Some members of the Iraqi parliament said their country should retaliate with similar measures against the United States.

"Iraq is in the frontline of the war on terrorism ... and it is unfair that the Iraqis are treated in this way," said the parliament's foreign affairs committee.

"We ask the Iraqi government to reciprocate to the decision taken by the US administration," the committee said in a statement after a meeting on Sunday in Baghdad.

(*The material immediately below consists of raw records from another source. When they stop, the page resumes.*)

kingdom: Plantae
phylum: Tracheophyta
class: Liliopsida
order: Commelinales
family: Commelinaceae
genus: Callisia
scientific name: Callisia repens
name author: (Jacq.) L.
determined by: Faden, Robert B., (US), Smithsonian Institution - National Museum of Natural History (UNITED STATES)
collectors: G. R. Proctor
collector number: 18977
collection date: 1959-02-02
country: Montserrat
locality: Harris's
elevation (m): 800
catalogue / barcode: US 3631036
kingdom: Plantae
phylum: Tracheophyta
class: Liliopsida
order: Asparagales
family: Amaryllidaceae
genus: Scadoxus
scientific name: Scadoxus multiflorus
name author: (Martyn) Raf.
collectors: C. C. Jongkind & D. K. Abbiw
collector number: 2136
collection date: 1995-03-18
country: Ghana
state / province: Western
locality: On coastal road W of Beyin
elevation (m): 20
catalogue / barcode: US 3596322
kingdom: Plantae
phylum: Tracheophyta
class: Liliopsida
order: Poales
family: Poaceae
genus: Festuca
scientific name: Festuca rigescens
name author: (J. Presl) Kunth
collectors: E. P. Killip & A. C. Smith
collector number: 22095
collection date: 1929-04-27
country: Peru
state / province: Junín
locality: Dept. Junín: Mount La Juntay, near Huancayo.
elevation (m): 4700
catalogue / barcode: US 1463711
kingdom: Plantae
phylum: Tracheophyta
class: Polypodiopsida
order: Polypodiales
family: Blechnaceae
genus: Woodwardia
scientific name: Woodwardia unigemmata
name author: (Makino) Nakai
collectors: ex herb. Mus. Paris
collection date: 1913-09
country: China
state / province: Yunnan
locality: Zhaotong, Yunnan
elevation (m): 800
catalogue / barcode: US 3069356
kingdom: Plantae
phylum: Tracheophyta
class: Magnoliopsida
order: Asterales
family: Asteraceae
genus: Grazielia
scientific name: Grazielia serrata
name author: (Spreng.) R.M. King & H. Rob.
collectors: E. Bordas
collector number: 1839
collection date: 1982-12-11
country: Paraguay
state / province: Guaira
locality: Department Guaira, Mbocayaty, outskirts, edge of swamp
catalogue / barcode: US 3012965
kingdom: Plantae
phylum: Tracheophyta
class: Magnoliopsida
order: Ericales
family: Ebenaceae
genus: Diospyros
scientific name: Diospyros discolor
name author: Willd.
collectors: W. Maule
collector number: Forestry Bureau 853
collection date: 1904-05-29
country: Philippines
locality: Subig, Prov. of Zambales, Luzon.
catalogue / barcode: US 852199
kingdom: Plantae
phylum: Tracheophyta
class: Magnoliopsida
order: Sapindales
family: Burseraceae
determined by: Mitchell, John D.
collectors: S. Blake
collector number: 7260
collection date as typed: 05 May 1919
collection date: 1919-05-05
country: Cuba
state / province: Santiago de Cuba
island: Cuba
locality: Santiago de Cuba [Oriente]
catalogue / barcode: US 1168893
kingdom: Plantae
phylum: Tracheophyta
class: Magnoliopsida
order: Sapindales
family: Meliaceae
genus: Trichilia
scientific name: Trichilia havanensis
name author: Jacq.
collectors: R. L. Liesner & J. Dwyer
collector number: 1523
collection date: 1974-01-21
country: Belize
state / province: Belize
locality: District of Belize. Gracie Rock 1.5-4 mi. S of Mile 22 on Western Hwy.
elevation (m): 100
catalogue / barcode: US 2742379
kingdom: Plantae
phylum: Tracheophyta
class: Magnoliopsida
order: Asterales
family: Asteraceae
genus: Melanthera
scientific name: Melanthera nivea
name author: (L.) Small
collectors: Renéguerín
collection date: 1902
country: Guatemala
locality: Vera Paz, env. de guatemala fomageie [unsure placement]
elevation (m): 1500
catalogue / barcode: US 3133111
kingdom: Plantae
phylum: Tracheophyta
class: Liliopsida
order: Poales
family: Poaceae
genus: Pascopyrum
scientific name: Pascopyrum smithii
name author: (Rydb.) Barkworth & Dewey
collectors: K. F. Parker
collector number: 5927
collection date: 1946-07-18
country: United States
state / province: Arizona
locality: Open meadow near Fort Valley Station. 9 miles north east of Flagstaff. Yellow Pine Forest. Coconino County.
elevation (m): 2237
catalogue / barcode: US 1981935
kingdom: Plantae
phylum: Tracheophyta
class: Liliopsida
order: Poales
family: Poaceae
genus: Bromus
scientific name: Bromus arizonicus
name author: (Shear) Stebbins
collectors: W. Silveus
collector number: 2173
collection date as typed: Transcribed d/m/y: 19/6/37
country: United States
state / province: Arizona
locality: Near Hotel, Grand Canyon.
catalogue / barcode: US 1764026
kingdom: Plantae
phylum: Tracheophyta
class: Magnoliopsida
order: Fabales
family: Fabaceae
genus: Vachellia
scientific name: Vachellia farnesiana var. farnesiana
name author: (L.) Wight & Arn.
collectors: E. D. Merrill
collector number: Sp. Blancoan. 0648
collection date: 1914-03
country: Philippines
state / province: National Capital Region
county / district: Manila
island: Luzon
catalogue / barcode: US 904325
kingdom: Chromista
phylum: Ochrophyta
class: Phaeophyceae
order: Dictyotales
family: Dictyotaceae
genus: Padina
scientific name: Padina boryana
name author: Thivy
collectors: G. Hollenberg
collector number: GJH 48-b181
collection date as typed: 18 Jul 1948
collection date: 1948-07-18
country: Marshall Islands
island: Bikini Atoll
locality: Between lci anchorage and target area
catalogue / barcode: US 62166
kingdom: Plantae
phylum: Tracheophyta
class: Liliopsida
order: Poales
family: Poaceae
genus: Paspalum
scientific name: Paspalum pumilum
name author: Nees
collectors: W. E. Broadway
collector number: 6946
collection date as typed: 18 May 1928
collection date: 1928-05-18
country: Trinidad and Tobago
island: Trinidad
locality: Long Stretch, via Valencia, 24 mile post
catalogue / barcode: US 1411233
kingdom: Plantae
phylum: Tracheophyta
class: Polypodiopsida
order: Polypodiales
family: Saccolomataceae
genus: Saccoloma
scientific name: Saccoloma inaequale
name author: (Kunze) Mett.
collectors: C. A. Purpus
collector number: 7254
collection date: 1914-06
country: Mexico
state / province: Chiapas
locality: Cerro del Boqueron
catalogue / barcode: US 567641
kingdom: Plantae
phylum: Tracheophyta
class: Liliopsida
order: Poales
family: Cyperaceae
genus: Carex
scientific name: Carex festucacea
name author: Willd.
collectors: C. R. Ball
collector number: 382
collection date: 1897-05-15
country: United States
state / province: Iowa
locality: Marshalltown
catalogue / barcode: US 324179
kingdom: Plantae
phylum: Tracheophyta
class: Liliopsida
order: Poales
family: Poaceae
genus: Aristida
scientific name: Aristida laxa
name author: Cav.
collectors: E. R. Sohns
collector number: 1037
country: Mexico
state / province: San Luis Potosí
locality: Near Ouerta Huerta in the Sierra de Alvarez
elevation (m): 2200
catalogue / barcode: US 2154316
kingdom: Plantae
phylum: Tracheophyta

Popular Mobilization, a coalition of mainly Shi'ite paramilitary groups armed and trained by Iran to fight the so-called "Islamic State", called for the expulsion of US nationals.

An MP who sits on the parliament's foreign relations committee told Reuters, "the foreign ministry will be contacting the US administration to review their decision."

The Iraqi government will "explain that Iraq as a sovereign country will be forced to reciprocate, and that would affect negatively cooperation, including military cooperation in the war" on IS, a second lawmaker told Reuters.

An Iraqi government spokesman said the country understands the security motives behind Trump's ban, but underlined that their "special relationship" should be taken into consideration.

Saad al-Hadithi told AP that Iraqis were hoping that the new orders "will not affect the efforts of strengthening and developing the bilateral relations between Iraq and the United States."

The ongoing battle to seize Mosul, the last Iraqi city under control of IS, was led by a US coalition.

Local forces backed by coalition air strikes and advisers on the ground recently announced they had taken back the east bank of the Tigris, the river the divides the city.